● Task requirements: Copy every line of the entries that includes the word "shamt".

(Saved entries)

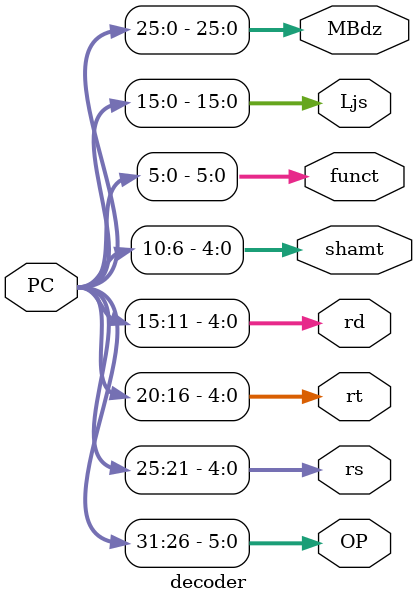
<source format=v>
`timescale 1ns / 1ps


module decoder(PC,OP,rs,rt,rd,shamt,funct,Ljs,MBdz);
    
    input [31:0] PC;
    output reg [5:0] OP;
    output reg [4:0] rs;
    output reg [4:0] rt;
    output reg [4:0] rd;
    output reg [4:0] shamt;
    output reg [5:0] funct;
    output reg [15:0] Ljs;
    output reg [25:0] MBdz;
    
    initial begin
        OP=0;
        rs=0;
        rt=0;
        rd=0;
        shamt=0;
        funct=0;
        Ljs=0;
        MBdz=0;
        end
    
    
    always @(PC)begin
        OP = PC[31:26];
        rs = PC[25:21];
        rt = PC[20:16];
        rd = PC[15:11];
        shamt = PC[10:6];
        funct = PC[5:0];
        Ljs = PC[15:0];
        MBdz = PC[25:0];
        end
   endmodule

</source>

● Response for this exercise:
module decoder(PC,OP,rs,rt,rd,shamt,funct,Ljs,MBdz);
    output reg [4:0] shamt;
        shamt=0;
        shamt = PC[10:6];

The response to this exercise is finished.